Dabei handele es sich um ein Gesetz, das Auswirkungen beinahe bis in jede Familie hat, auch im Eichsfeld, machte Matthias Schenke anhand von lokalen Beispielen zum Bevölkerungsrückgang deutlich. Der Vorsitzendes des SPD-Ortsvereins führte in die Diskussion ein, die die Bundestagsabgeordneten sowie Schwester Anna Schenck, Caritas, und Doris Glahn, Leiterin des Patienten-Service-Zentrums am Klinikum Kassel und SPD-Ratsfrau, auch mit dem Publikum führten. Wenn im Eichsfeld auch häufig noch stabile familiären Verhältnisse herrschten und ein gutes Pflegeangebot gegeben sei, sei es Zeit, sich auf Veränderungen einzustellen, so Schenke.

Dafür setzte sich auch Oppermann ein, der auf den neuen Stellenwert der Pflegedienstleistung abhob. Die Pflegeberufe müssten hinsichtlich des Images und des Entgelts besser gestellt werden, forderte er. Zudem machte er deutlich, was leitmotivisch über dem neuen Pflegegesetz stehe: „Wir wollen, dass jeder Mensch in Würde alt werden kann.“

Die Grundzüge der Pflegerorm referierte Lauterbach. Er machte deutlich, dass in der Umorganisation, nicht in der Finanzierung die Herausforderung bestehe. Zum einen gelte es, das Gesundheitssystem auf die höhere Wahrscheinlichkeit von Pflegebedürftigkeit einzustellen. Bessere Behandlungsmethoden von Krankheiten, die früher zum Tode geführt hätten, brächten diesen Bedarf mit sich.

Im bisherigen System seien Demenz und psychische Erkrankungen kaum berücksichtigt worden, dies habe sich nun geändert. Damit sei dem höheren Risiko, an Demenz zu erkranken, Rechnung getragen worden. Statt bisher drei Pflegestufen würden mit Inkrafttreten der Reform fünf Pflegegrade angelegt. Ein Punktesystem, das Mobilität, kognitive Fähigkeiten, psychische Problemlagen, Versorgungsgrad, krankheitsbedingte Anforderungen sowie soziale Kontakte und Alltagsgestaltung betrachte, erlaube eine präzisere Einstufung. Um mehr Gerechtigkeit herzustellen, sei festgelegt worden, den Eigenanteil zu vereinheitlichen und privat Pflegende besser abzusichern.
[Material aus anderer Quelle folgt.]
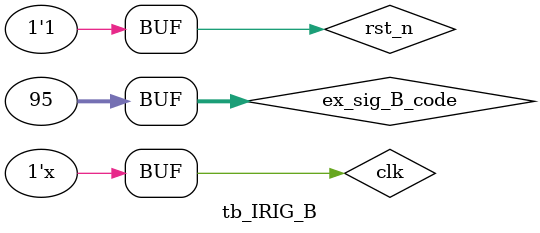
<source format=v>
`timescale 1ns/1ns

module tb_IRIG_B ();

	reg clk;
	reg rst_n;
	reg [31:0] ex_sig_B_code;

	initial begin
		clk <= 1'd0;
		rst_n <= 1'd0;
		#14
		rst_n <= 1'd1;
		ex_sig_B_code <= "P";
		#10_000_000
		ex_sig_B_code <= "P";
		#10_000_000
		ex_sig_B_code <= 48;
		#10_000_000
		ex_sig_B_code <= 48;
		#10_000_000
		ex_sig_B_code <= 48;
		#10_000_000
		ex_sig_B_code <= 49;
		#10_000_000
		ex_sig_B_code <= 48;
		#10_000_000
		ex_sig_B_code <= 48;
		#10_000_000
		ex_sig_B_code <= 48;
		#10_000_000
		ex_sig_B_code <= 48;
		#10_000_000
		ex_sig_B_code <= "P";
		#10_000_000
		ex_sig_B_code <= 48;
		#10_000_000
		ex_sig_B_code <= 48;
		#10_000_000
		ex_sig_B_code <= 48;
		#10_000_000
		ex_sig_B_code <= 49;
		#10_000_000
		ex_sig_B_code <= 48;
		#10_000_000
		ex_sig_B_code <= 48;
		#10_000_000
		ex_sig_B_code <= 48;
		#10_000_000
		ex_sig_B_code <= 49;
		#10_000_000
		ex_sig_B_code <= 48;
		#10_000_000
		ex_sig_B_code <= "P";
		#10_000_000
		ex_sig_B_code <= 49;
		#10_000_000
		ex_sig_B_code <= 48;
		#10_000_000
		ex_sig_B_code <= 48;
		#10_000_000
		ex_sig_B_code <= 48;
		#10_000_000
		ex_sig_B_code <= 48;
		#10_000_000
		ex_sig_B_code <= 48;
		#10_000_000
		ex_sig_B_code <= 48;
		#10_000_000
		ex_sig_B_code <= 48;
		#10_000_000
		ex_sig_B_code <= 48;
		#10_000_000
		ex_sig_B_code <= "P";
		#10_000_000
		ex_sig_B_code <= 49;
		#10_000_000
		ex_sig_B_code <= 48;
		#10_000_000
		ex_sig_B_code <= 48;
		#10_000_000
		ex_sig_B_code <= 48;
		#10_000_000
		ex_sig_B_code <= 48;
		#10_000_000
		ex_sig_B_code <= 49;
		#10_000_000
		ex_sig_B_code <= 48;
		#10_000_000
		ex_sig_B_code <= 49;
		#10_000_000
		ex_sig_B_code <= 48;
		#10_000_000
		ex_sig_B_code <= "P";


		#10_000_000
		ex_sig_B_code <= 48;
		#10_000_000
		ex_sig_B_code <= 49;
		#10_000_000
		ex_sig_B_code <= 48;
		#10_000_000
		ex_sig_B_code <= 48;
		#10_000_000
		ex_sig_B_code <= 48;
		#10_000_000
		ex_sig_B_code <= 48;
		#10_000_000
		ex_sig_B_code <= 48;
		#10_000_000
		ex_sig_B_code <= 48;
		#10_000_000
		ex_sig_B_code <= 48;
		#10_000_000
		ex_sig_B_code <= "P";
		#10_000_000
		ex_sig_B_code <= 49;
		#10_000_000
		ex_sig_B_code <= 48;
		#10_000_000
		ex_sig_B_code <= 48;
		#10_000_000
		ex_sig_B_code <= 48;
		#10_000_000
		ex_sig_B_code <= 48;
		#10_000_000
		ex_sig_B_code <= 48;
		#10_000_000
		ex_sig_B_code <= 49;
		#10_000_000
		ex_sig_B_code <= 48;
		#10_000_000
		ex_sig_B_code <= 48;
		#10_000_000
		ex_sig_B_code <= "P";
		#10_000_000
		ex_sig_B_code <= 48;
		#10_000_000
		ex_sig_B_code <= 48;
		#10_000_000
		ex_sig_B_code <= 48;
		#10_000_000
		ex_sig_B_code <= 48;
		#10_000_000
		ex_sig_B_code <= 48;
		#10_000_000
		ex_sig_B_code <= 48;
		#10_000_000
		ex_sig_B_code <= 48;
		#10_000_000
		ex_sig_B_code <= 48;
		#10_000_000
		ex_sig_B_code <= 48;
		#10_000_000
		ex_sig_B_code <= "P";
		#10_000_000
		ex_sig_B_code <= 48;
		#10_000_000
		ex_sig_B_code <= 48;
		#10_000_000
		ex_sig_B_code <= 48;
		#10_000_000
		ex_sig_B_code <= 48;
		#10_000_000
		ex_sig_B_code <= 48;
		#10_000_000
		ex_sig_B_code <= 49;
		#10_000_000
		ex_sig_B_code <= 48;
		#10_000_000
		ex_sig_B_code <= 48;
		#10_000_000
		ex_sig_B_code <= 48;
		#10_000_000
		ex_sig_B_code <= "P";


		#10_000_000
		ex_sig_B_code <= 48;
		#10_000_000
		ex_sig_B_code <= 48;
		#10_000_000
		ex_sig_B_code <= 48;
		#10_000_000
		ex_sig_B_code <= 49;
		#10_000_000
		ex_sig_B_code <= 49;
		#10_000_000
		ex_sig_B_code <= 48;
		#10_000_000
		ex_sig_B_code <= 49;
		#10_000_000
		ex_sig_B_code <= 48;
		#10_000_000
		ex_sig_B_code <= 49;
		#10_000_000
		ex_sig_B_code <= "P";
		#10_000_000
		ex_sig_B_code <= 48;
		#10_000_000
		ex_sig_B_code <= 48;
		#10_000_000
		ex_sig_B_code <= 49;
		#10_000_000
		ex_sig_B_code <= 49;
		#10_000_000
		ex_sig_B_code <= 48;
		#10_000_000
		ex_sig_B_code <= 48;
		#10_000_000
		ex_sig_B_code <= 48;
		#10_000_000
		ex_sig_B_code <= 48;
		#10_000_000
		ex_sig_B_code <= 48;
		#10_000_000
		ex_sig_B_code <= "P";

		#10_000_000
		ex_sig_B_code <= 95;
		

	end

	always #4 clk <= ~clk;

	wire second_units;
	wire second_tens;
	wire minute_units;
	wire minute_tens;
	wire hour_units;
	wire hour_tens;
	wire day_units;
	wire day_tens;
	wire day_hunds;
	wire year_units;
	wire year_tens;

	IRIG_B IRIG_B_1 (
		.clk(clk),
		.rst_n(rst_n),
		.ex_sig_B_code(ex_sig_B_code),
		.second_units_output(second_units_output),
		.second_tens_output(second_tens_output),
		.minute_units_output(minute_units_output),
		.minute_tens_output(minute_tens_output),
		.hour_units_output(hour_units_output),
		.hour_tens_output(hour_tens_output),
		.day_units_output(day_units_output),
		.day_tens_output(day_tens_output),
		.day_hunds_output(day_hunds_output),
		.year_units_output(year_units_output),
		.year_tens_output(year_tens_output)
);

endmodule
</source>
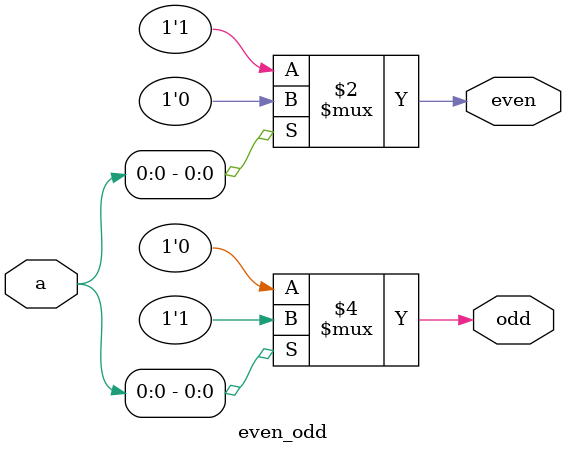
<source format=v>
module even_odd( 
    input [3:0] a, 
    output even,odd 
    ); 
assign even = (a[0] == 1'b0) ? 1'b1 : 1'b0; 
assign odd = (a[0] == 1'b1) ? 1'b1 : 1'b0; 
endmodule 

</source>
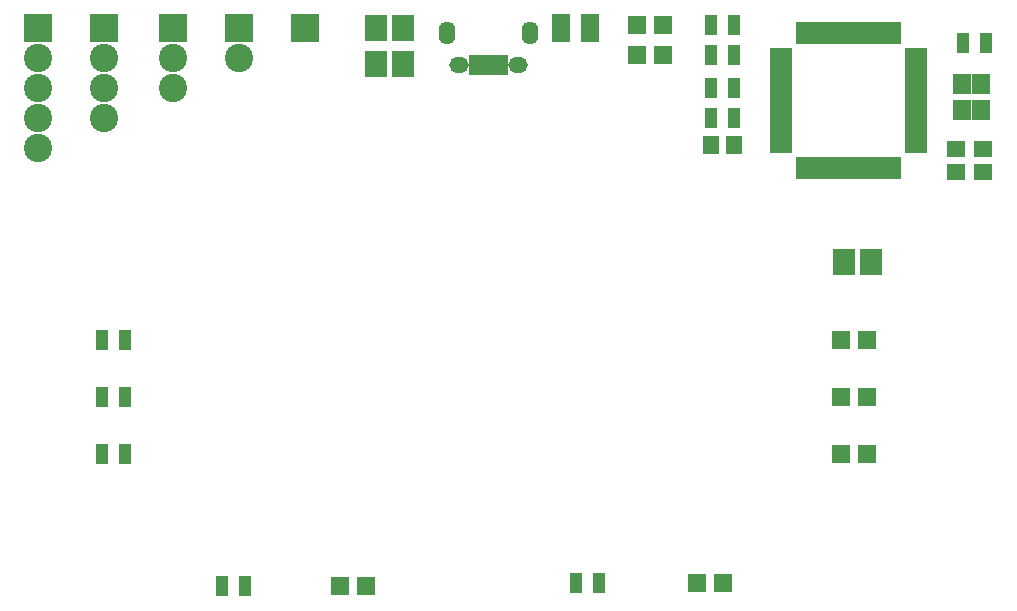
<source format=gbr>
G04 #@! TF.FileFunction,Soldermask,Bot*
%FSLAX46Y46*%
G04 Gerber Fmt 4.6, Leading zero omitted, Abs format (unit mm)*
G04 Created by KiCad (PCBNEW 4.0.4-stable) date Saturday, 28 October 2017 'AMt' 09:45:45*
%MOMM*%
%LPD*%
G01*
G04 APERTURE LIST*
%ADD10C,0.100000*%
%ADD11R,1.900000X0.950000*%
%ADD12R,0.950000X1.900000*%
%ADD13R,0.800000X1.750000*%
%ADD14O,1.650000X1.350000*%
%ADD15O,1.400000X1.950000*%
%ADD16R,1.540000X2.430000*%
%ADD17R,1.600000X1.800000*%
%ADD18R,1.600000X1.600000*%
%ADD19R,1.100000X1.700000*%
%ADD20R,1.650000X1.400000*%
%ADD21R,1.400000X1.650000*%
%ADD22R,1.950000X2.200000*%
%ADD23R,2.400000X2.400000*%
%ADD24C,2.400000*%
G04 APERTURE END LIST*
D10*
D11*
X186832000Y-84010000D03*
X186832000Y-83210000D03*
X186832000Y-82410000D03*
X186832000Y-81610000D03*
X186832000Y-80810000D03*
X186832000Y-80010000D03*
X186832000Y-79210000D03*
X186832000Y-78410000D03*
X186832000Y-77610000D03*
X186832000Y-76810000D03*
X186832000Y-76010000D03*
D12*
X188532000Y-74310000D03*
X189332000Y-74310000D03*
X190132000Y-74310000D03*
X190932000Y-74310000D03*
X191732000Y-74310000D03*
X192532000Y-74310000D03*
X193332000Y-74310000D03*
X194132000Y-74310000D03*
X194932000Y-74310000D03*
X195732000Y-74310000D03*
X196532000Y-74310000D03*
D11*
X198232000Y-76010000D03*
X198232000Y-76810000D03*
X198232000Y-77610000D03*
X198232000Y-78410000D03*
X198232000Y-79210000D03*
X198232000Y-80010000D03*
X198232000Y-80810000D03*
X198232000Y-81610000D03*
X198232000Y-82410000D03*
X198232000Y-83210000D03*
X198232000Y-84010000D03*
D12*
X196532000Y-85710000D03*
X195732000Y-85710000D03*
X194932000Y-85710000D03*
X194132000Y-85710000D03*
X193332000Y-85710000D03*
X192532000Y-85710000D03*
X191732000Y-85710000D03*
X190932000Y-85710000D03*
X190132000Y-85710000D03*
X189332000Y-85710000D03*
X188532000Y-85710000D03*
D13*
X160751100Y-77000540D03*
X161401100Y-77000540D03*
X162051100Y-77000540D03*
X162701100Y-77000540D03*
X163351100Y-77000540D03*
D14*
X159551100Y-77000540D03*
X164551100Y-77000540D03*
D15*
X158551100Y-74300540D03*
X165551100Y-74300540D03*
D16*
X168218000Y-73914000D03*
X170618000Y-73914000D03*
D17*
X202146000Y-80856000D03*
X202146000Y-78656000D03*
X203746000Y-80856000D03*
X203746000Y-78656000D03*
D18*
X194140000Y-100330000D03*
X191940000Y-100330000D03*
X194140000Y-105156000D03*
X191940000Y-105156000D03*
X194140000Y-109982000D03*
X191940000Y-109982000D03*
X181948000Y-120904000D03*
X179748000Y-120904000D03*
X151722000Y-121158000D03*
X149522000Y-121158000D03*
D19*
X131252000Y-100330000D03*
X129352000Y-100330000D03*
X131252000Y-105156000D03*
X129352000Y-105156000D03*
X131252000Y-109982000D03*
X129352000Y-109982000D03*
X171384000Y-120904000D03*
X169484000Y-120904000D03*
X141412000Y-121158000D03*
X139512000Y-121158000D03*
X182814000Y-78994000D03*
X180914000Y-78994000D03*
X182814000Y-81534000D03*
X180914000Y-81534000D03*
X202250000Y-75184000D03*
X204150000Y-75184000D03*
D20*
X203962000Y-84090000D03*
X203962000Y-86090000D03*
X201676000Y-84090000D03*
X201676000Y-86090000D03*
D21*
X182864000Y-83820000D03*
X180864000Y-83820000D03*
D22*
X154845000Y-73914000D03*
X152495000Y-73914000D03*
X154845000Y-76962000D03*
X152495000Y-76962000D03*
D23*
X135382000Y-73914000D03*
D24*
X135382000Y-76454000D03*
X135382000Y-78994000D03*
D23*
X123952000Y-73914000D03*
D24*
X123952000Y-76454000D03*
X123952000Y-78994000D03*
X123952000Y-81534000D03*
X123952000Y-84074000D03*
D23*
X129540000Y-73914000D03*
D24*
X129540000Y-76454000D03*
X129540000Y-78994000D03*
X129540000Y-81534000D03*
D23*
X146558000Y-73914000D03*
X140970000Y-73914000D03*
D24*
X140970000Y-76454000D03*
D22*
X192119000Y-93726000D03*
X194469000Y-93726000D03*
D18*
X174668000Y-73660000D03*
X176868000Y-73660000D03*
X174668000Y-76200000D03*
X176868000Y-76200000D03*
D19*
X182814000Y-73660000D03*
X180914000Y-73660000D03*
X182814000Y-76200000D03*
X180914000Y-76200000D03*
M02*

</source>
Doch nicht allein der Gesetzgeber könne etwas tun, auch jeder einzelne, sagte Lauterbach: Er rief zu einer konsequenten Behandlung des Bluthochdrucks als Maßnahme, das Demenzrisiko zu senken, auf. Zudem sei Übergewicht in der mittleren Lebensphase zu vermeiden, auch wenn Diabetes keine Rolle spiele. Regelmäßige Bewegung sei ebenso ein Faktor zur Risikominimierung wie die „resolute Behandlung von Depressionen“.